▶ _TASK DIRECTIONS_
Can you reproduce the items word for word, from the first line through the line containing "Which has a higher value, Wasserversorgung", including that line?

[Opening GIVEN RECORDS section]

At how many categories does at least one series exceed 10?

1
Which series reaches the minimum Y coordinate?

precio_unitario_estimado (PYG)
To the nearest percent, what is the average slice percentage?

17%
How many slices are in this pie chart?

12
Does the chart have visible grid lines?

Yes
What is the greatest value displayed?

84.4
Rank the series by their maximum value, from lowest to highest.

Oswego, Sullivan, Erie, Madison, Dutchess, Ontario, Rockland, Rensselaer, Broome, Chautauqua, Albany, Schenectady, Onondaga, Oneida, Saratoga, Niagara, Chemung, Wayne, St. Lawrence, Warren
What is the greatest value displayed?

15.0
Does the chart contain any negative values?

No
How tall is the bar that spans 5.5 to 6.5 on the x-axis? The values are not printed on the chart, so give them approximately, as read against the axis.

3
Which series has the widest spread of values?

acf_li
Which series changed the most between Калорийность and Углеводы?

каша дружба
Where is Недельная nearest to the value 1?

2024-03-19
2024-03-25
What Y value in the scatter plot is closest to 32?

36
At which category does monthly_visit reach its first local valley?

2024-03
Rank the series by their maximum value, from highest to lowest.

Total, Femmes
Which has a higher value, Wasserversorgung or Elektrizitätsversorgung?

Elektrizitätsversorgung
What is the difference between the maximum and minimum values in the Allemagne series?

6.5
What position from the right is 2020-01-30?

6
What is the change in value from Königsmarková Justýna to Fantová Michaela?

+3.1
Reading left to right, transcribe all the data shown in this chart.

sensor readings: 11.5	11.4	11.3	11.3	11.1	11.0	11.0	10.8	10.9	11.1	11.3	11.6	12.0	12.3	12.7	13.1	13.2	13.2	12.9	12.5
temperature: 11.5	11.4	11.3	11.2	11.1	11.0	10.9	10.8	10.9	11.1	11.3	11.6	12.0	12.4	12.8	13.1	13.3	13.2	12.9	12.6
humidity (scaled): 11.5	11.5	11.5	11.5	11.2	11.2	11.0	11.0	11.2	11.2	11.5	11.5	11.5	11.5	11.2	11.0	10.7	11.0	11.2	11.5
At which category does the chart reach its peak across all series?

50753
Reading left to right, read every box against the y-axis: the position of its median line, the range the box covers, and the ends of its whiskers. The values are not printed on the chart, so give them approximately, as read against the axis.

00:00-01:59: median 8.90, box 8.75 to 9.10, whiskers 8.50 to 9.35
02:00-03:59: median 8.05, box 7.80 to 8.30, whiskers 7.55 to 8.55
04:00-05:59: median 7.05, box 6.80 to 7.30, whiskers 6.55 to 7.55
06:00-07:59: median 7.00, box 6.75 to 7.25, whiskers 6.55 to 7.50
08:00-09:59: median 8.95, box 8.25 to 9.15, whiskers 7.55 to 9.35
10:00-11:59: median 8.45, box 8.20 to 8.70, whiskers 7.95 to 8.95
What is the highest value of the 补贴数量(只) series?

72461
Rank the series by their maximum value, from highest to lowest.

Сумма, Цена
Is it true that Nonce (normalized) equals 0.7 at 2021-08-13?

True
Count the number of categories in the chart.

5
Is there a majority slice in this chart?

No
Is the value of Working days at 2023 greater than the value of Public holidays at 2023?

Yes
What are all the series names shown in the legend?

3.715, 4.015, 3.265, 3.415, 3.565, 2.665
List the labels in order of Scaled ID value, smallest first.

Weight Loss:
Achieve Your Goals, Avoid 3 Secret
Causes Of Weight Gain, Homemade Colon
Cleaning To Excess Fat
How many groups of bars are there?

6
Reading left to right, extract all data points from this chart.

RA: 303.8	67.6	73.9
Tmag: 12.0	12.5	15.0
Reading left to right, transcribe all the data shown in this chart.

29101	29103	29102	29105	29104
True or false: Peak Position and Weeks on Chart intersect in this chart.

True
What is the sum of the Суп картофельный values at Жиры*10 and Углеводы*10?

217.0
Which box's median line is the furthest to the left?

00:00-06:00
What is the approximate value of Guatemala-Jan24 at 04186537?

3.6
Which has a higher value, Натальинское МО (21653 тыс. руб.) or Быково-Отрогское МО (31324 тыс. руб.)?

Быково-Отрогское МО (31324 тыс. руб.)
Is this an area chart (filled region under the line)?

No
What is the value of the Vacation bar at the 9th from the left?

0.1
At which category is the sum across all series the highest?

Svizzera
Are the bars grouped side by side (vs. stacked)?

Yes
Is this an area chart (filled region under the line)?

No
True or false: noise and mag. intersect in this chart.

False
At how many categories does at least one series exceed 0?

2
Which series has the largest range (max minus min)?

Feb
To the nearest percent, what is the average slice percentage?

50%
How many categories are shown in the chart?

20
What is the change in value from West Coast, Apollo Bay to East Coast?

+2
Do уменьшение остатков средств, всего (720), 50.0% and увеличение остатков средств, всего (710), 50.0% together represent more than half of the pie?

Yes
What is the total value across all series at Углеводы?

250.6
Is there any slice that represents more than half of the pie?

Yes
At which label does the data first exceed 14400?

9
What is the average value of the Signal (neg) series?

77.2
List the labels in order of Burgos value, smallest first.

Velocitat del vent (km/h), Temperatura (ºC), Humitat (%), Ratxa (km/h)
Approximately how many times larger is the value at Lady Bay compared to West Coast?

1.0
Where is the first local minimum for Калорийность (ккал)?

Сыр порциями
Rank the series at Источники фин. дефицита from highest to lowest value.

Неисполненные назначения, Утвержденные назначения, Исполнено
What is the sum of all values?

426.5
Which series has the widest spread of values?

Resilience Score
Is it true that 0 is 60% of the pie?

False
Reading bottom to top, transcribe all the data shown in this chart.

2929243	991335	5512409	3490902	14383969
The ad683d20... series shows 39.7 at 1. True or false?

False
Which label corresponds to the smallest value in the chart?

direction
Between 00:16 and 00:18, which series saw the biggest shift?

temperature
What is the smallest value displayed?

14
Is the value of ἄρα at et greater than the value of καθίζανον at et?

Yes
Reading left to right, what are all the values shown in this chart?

[Closing GIVEN RECORDS section]

▶ _SOLVED PROBLEM_
At how many categories does at least one series exceed 10?

1
Which series reaches the minimum Y coordinate?

precio_unitario_estimado (PYG)
To the nearest percent, what is the average slice percentage?

17%
How many slices are in this pie chart?

12
Does the chart have visible grid lines?

Yes
What is the greatest value displayed?

84.4
Rank the series by their maximum value, from lowest to highest.

Oswego, Sullivan, Erie, Madison, Dutchess, Ontario, Rockland, Rensselaer, Broome, Chautauqua, Albany, Schenectady, Onondaga, Oneida, Saratoga, Niagara, Chemung, Wayne, St. Lawrence, Warren
What is the greatest value displayed?

15.0
Does the chart contain any negative values?

No
How tall is the bar that spans 5.5 to 6.5 on the x-axis? The values are not printed on the chart, so give them approximately, as read against the axis.

3
Which series has the widest spread of values?

acf_li
Which series changed the most between Калорийность and Углеводы?

каша дружба
Where is Недельная nearest to the value 1?

2024-03-19
2024-03-25
What Y value in the scatter plot is closest to 32?

36
At which category does monthly_visit reach its first local valley?

2024-03
Rank the series by their maximum value, from highest to lowest.

Total, Femmes
Which has a higher value, Wasserversorgung or Elektrizitätsversorgung?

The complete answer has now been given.